Copy out the entries word for word, leaving images aside.

***

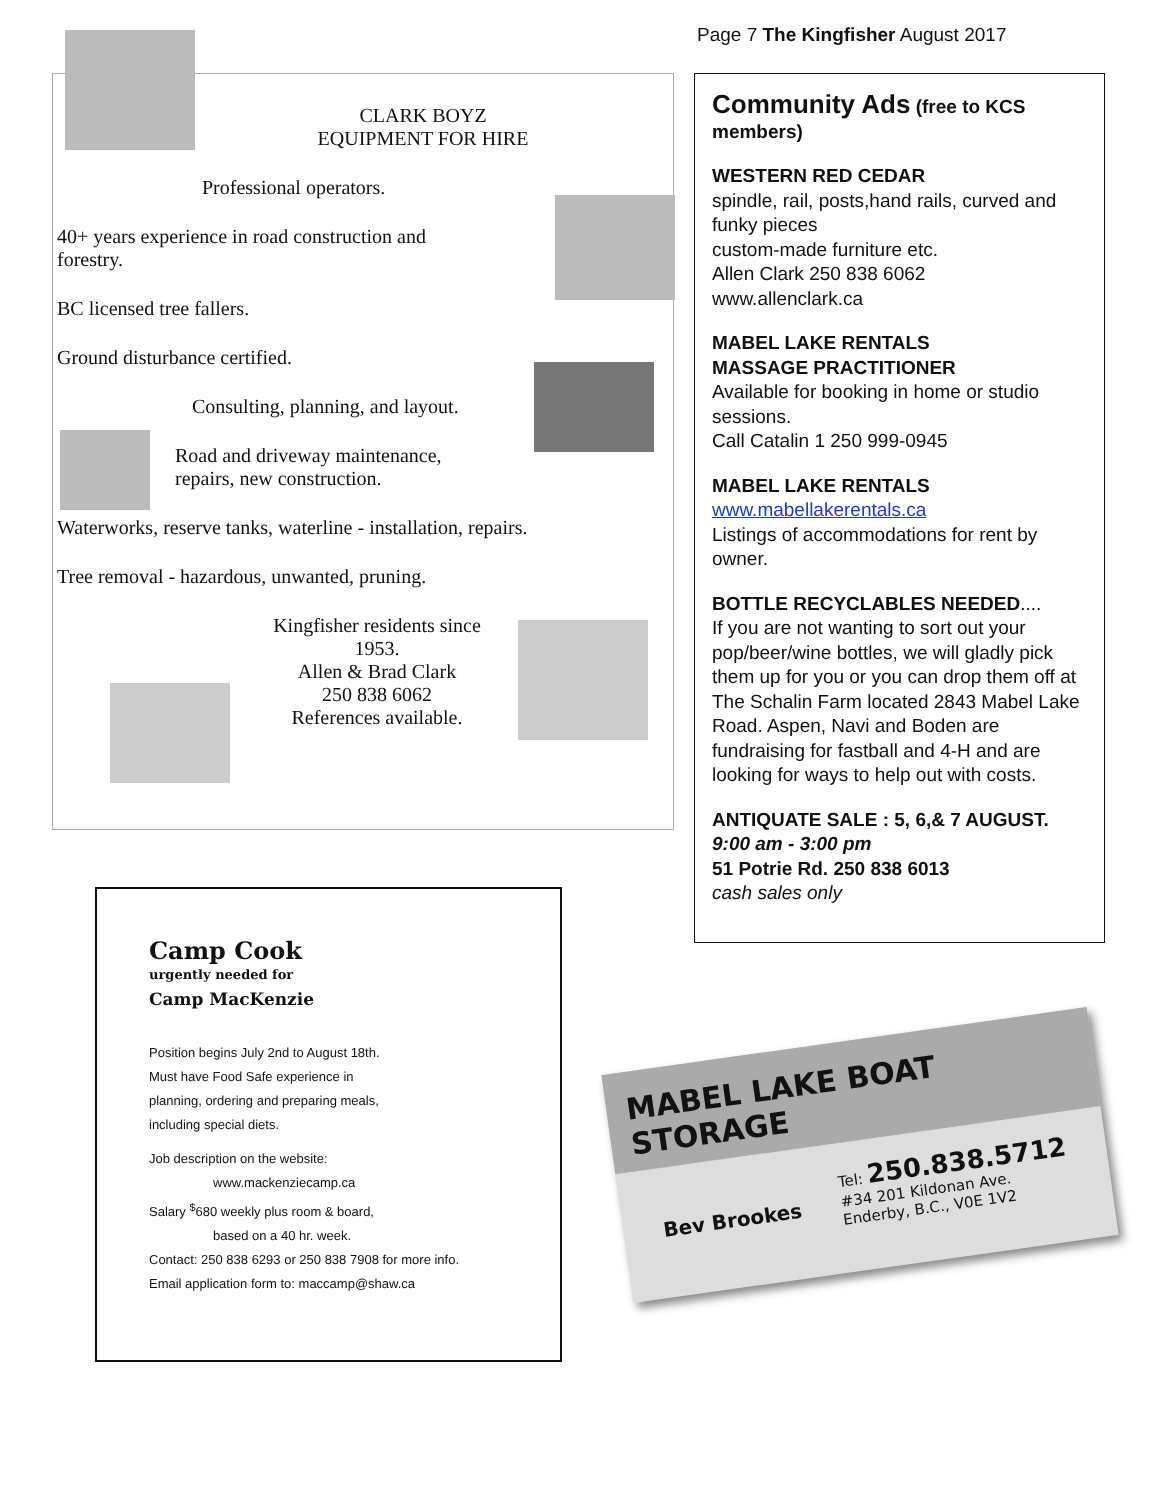Page 7 The Kingfisher August 2017
CLARK BOYZ
EQUIPMENT FOR HIRE
Professional operators.
40+ years experience in road construction and forestry.
BC licensed tree fallers.
Ground disturbance certified.
Consulting, planning, and layout.
Road and driveway maintenance,
repairs, new construction.
Waterworks, reserve tanks, waterline - installation, repairs.
Tree removal - hazardous, unwanted, pruning.
Kingfisher residents since 1953.
Allen & Brad Clark
250 838 6062
References available.
Community Ads (free to KCS members)
WESTERN RED CEDAR
spindle, rail, posts,hand rails, curved and funky pieces
custom-made furniture etc.
Allen Clark 250 838 6062
www.allenclark.ca
MABEL LAKE RENTALS
MASSAGE PRACTITIONER
Available for booking in home or studio sessions.
Call Catalin 1 250 999-0945
MABEL LAKE RENTALS
www.mabellakerentals.ca
Listings of accommodations for rent by owner.
BOTTLE RECYCLABLES NEEDED....
If you are not wanting to sort out your pop/beer/wine bottles, we will gladly pick them up for you or you can drop them off at The Schalin Farm located 2843 Mabel Lake Road. Aspen, Navi and Boden are fundraising for fastball and 4-H and are looking for ways to help out with costs.
ANTIQUATE SALE : 5, 6,& 7 AUGUST.
9:00 am - 3:00 pm
51 Potrie Rd. 250 838 6013
cash sales only
Camp Cook
urgently needed for
Camp MacKenzie
Position begins July 2nd to August 18th. Must have Food Safe experience in planning, ordering and preparing meals, including special diets.
Job description on the website:
www.mackenziecamp.ca
Salary <sup>$</sup>680 weekly plus room & board,
based on a 40 hr. week.
Contact: 250 838 6293 or 250 838 7908 for more info.
Email application form to: maccamp@shaw.ca
MABEL LAKE BOAT STORAGE
Bev Brookes Tel: 250.838.5712
#34 201 Kildonan Ave.
Enderby, B.C., V0E 1V2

***

PROBLEM SOLUTION:
Page 7 The Kingfisher August 2017
CLARK BOYZ
EQUIPMENT FOR HIRE
Professional operators.
40+ years experience in road construction and forestry.
BC licensed tree fallers.
Ground disturbance certified.
Consulting, planning, and layout.
Road and driveway maintenance,
repairs, new construction.
Waterworks, reserve tanks, waterline - installation, repairs.
Tree removal - hazardous, unwanted, pruning.
Kingfisher residents since 1953.
Allen & Brad Clark
250 838 6062
References available.
Community Ads (free to KCS members)
WESTERN RED CEDAR
spindle, rail, posts,hand rails, curved and funky pieces
custom-made furniture etc.
Allen Clark 250 838 6062
www.allenclark.ca
MABEL LAKE RENTALS
MASSAGE PRACTITIONER
Available for booking in home or studio sessions.
Call Catalin 1 250 999-0945
MABEL LAKE RENTALS
www.mabellakerentals.ca
Listings of accommodations for rent by owner.
BOTTLE RECYCLABLES NEEDED....
If you are not wanting to sort out your pop/beer/wine bottles, we will gladly pick them up for you or you can drop them off at The Schalin Farm located 2843 Mabel Lake Road. Aspen, Navi and Boden are fundraising for fastball and 4-H and are looking for ways to help out with costs.
ANTIQUATE SALE : 5, 6,& 7 AUGUST.
9:00 am - 3:00 pm
51 Potrie Rd. 250 838 6013
cash sales only
Camp Cook
urgently needed for
Camp MacKenzie
Position begins July 2nd to August 18th. Must have Food Safe experience in planning, ordering and preparing meals, including special diets.
Job description on the website:
www.mackenziecamp.ca
Salary <sup>$</sup>680 weekly plus room & board,
based on a 40 hr. week.
Contact: 250 838 6293 or 250 838 7908 for more info.
Email application form to: maccamp@shaw.ca
MABEL LAKE BOAT STORAGE
Bev Brookes Tel: 250.838.5712
#34 201 Kildonan Ave.
Enderby, B.C., V0E 1V2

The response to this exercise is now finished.